Description of how to change a drum head on a rope tension drum: This process is quite intuitive and obvious
but there are a few bits of information that the drum-tensioning-newbie might find useful.
Make note of the relationship between the vent hole or other land mark on the shell and the sling attachment or other land mark on the counter hoops so that when you put the drum back together, it is properly aligned.
Untie the drag rope and then loosen the knot that secures the rope (unwrap the pig-tail or just unhitch whatever is there)
Pull through several feet of rope onto the first loop beteen the counter hoops
Pull those several feel through to the next series of loops gradually reducing the length of your pull until you have pulled the initial several feet spread out through the entire drum circumpherence
Back at the end of the rope, continue pulling through more and more until the top counter hoop is loose enough to completely pick up off the drum
Make a decision, do you pull the entire drum apart and clean it, preparing the bearing edge for a new head with wax (if you use it) or do you simply replace the head and tighten the drum?
If you choose to clean the drum, pull the rope through enough that the barrel can fit through a gap in the ropes, i.e. the batter side counter hoop or snare side counter hoop can slid off the drum
Slide the hoops off and pull the barrel out. Inspect. Use a damp cloth or sparingly use some light wood cleaner to wipe down the bearing edge and shell, maybe use a vacuum cleaner to suck out any bugs or bits of junk in your shell.
Let the shell dry if any moisture was used to clean it.
If you have wax handy, apply a thin coating to the bearing edge (again, only if you desire it, many don't use wax at all) by running the wax repeatedly over the bearing edge. Why wax? It closes pores, smooths the bearind edge and provides some water proofing where there is normally no finish.
Put the new head(s) on the drum, aligning as you wish, the only gotcha in alignment might be if the snare flesh hoop has a place for the snares, and if there's a logo on the drum head (email for information on how to remove logos from commercial drum heads!).
Fit the counter hoops back on the drum after their inspection and cleaning (drying), aligning to the place you made note of at the start of the process.
Start adding tension to the ropes from the far end (nearest the anchor) to the loose end, take your time pulling just a few inches of slack out of each run of rope around the drum. If you pull all the slack out, and the counter hoop falls of the drum on one side, it will take much longer to realign and remount the counter hoop than if you just left some slack in the lines until the last run around.
Keep pulling slack out in ever increasing pressures, evenly applied around the drum.

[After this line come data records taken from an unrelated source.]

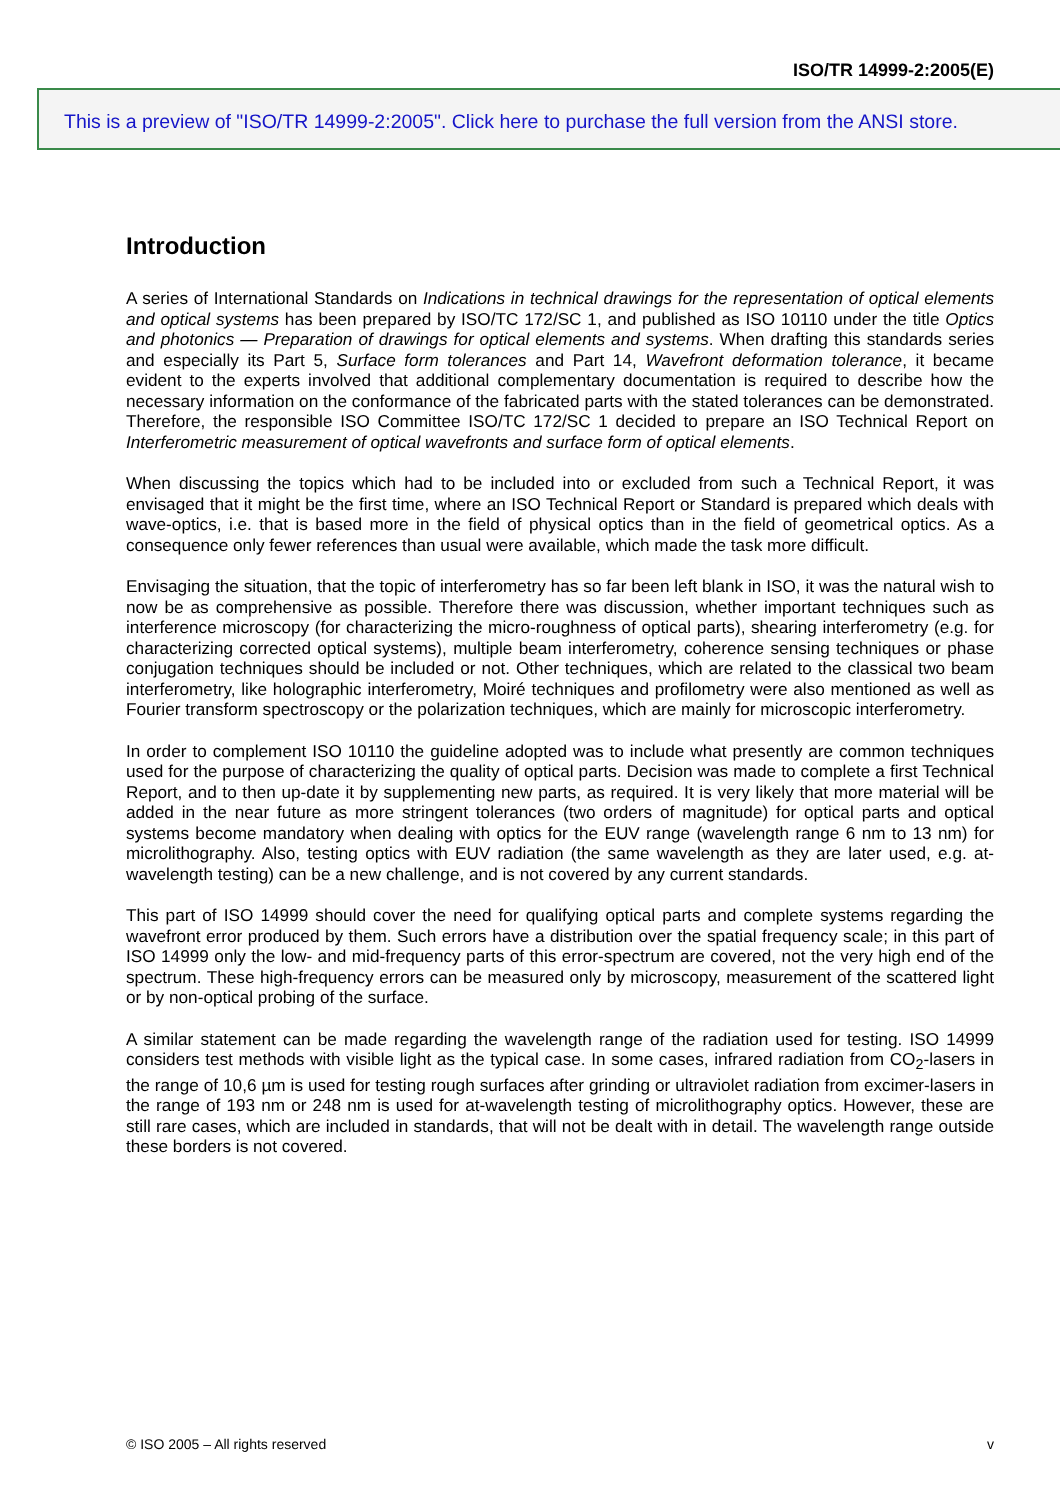ISO/TR 14999-2:2005(E)
This is a preview of "ISO/TR 14999-2:2005". Click here to purchase the full version from the ANSI store.
Introduction
A series of International Standards on Indications in technical drawings for the representation of optical elements and optical systems has been prepared by ISO/TC 172/SC 1, and published as ISO 10110 under the title Optics and photonics — Preparation of drawings for optical elements and systems. When drafting this standards series and especially its Part 5, Surface form tolerances and Part 14, Wavefront deformation tolerance, it became evident to the experts involved that additional complementary documentation is required to describe how the necessary information on the conformance of the fabricated parts with the stated tolerances can be demonstrated. Therefore, the responsible ISO Committee ISO/TC 172/SC 1 decided to prepare an ISO Technical Report on Interferometric measurement of optical wavefronts and surface form of optical elements.
When discussing the topics which had to be included into or excluded from such a Technical Report, it was envisaged that it might be the first time, where an ISO Technical Report or Standard is prepared which deals with wave-optics, i.e. that is based more in the field of physical optics than in the field of geometrical optics. As a consequence only fewer references than usual were available, which made the task more difficult.
Envisaging the situation, that the topic of interferometry has so far been left blank in ISO, it was the natural wish to now be as comprehensive as possible. Therefore there was discussion, whether important techniques such as interference microscopy (for characterizing the micro-roughness of optical parts), shearing interferometry (e.g. for characterizing corrected optical systems), multiple beam interferometry, coherence sensing techniques or phase conjugation techniques should be included or not. Other techniques, which are related to the classical two beam interferometry, like holographic interferometry, Moiré techniques and profilometry were also mentioned as well as Fourier transform spectroscopy or the polarization techniques, which are mainly for microscopic interferometry.
In order to complement ISO 10110 the guideline adopted was to include what presently are common techniques used for the purpose of characterizing the quality of optical parts. Decision was made to complete a first Technical Report, and to then up-date it by supplementing new parts, as required. It is very likely that more material will be added in the near future as more stringent tolerances (two orders of magnitude) for optical parts and optical systems become mandatory when dealing with optics for the EUV range (wavelength range 6 nm to 13 nm) for microlithography. Also, testing optics with EUV radiation (the same wavelength as they are later used, e.g. at-wavelength testing) can be a new challenge, and is not covered by any current standards.
This part of ISO 14999 should cover the need for qualifying optical parts and complete systems regarding the wavefront error produced by them. Such errors have a distribution over the spatial frequency scale; in this part of ISO 14999 only the low- and mid-frequency parts of this error-spectrum are covered, not the very high end of the spectrum. These high-frequency errors can be measured only by microscopy, measurement of the scattered light or by non-optical probing of the surface.
A similar statement can be made regarding the wavelength range of the radiation used for testing. ISO 14999 considers test methods with visible light as the typical case. In some cases, infrared radiation from CO<sub>2</sub>-lasers in the range of 10,6 µm is used for testing rough surfaces after grinding or ultraviolet radiation from excimer-lasers in the range of 193 nm or 248 nm is used for at-wavelength testing of microlithography optics. However, these are still rare cases, which are included in standards, that will not be dealt with in detail. The wavelength range outside these borders is not covered.
© ISO 2005 – All rights reserved v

On the last few runs you can pull quite a bit (or use a press, if you have one and don't fear the crushing forces applied to your favorite instrument), and move the drum around so as to get the best angle for pulling excess rope. As you near the end, make one last run around cranking the last bits of rope through the hoops ending with a strangle hold on the loose end where it passes through the anchor. Apply the pigtail knot and retie the drag rope.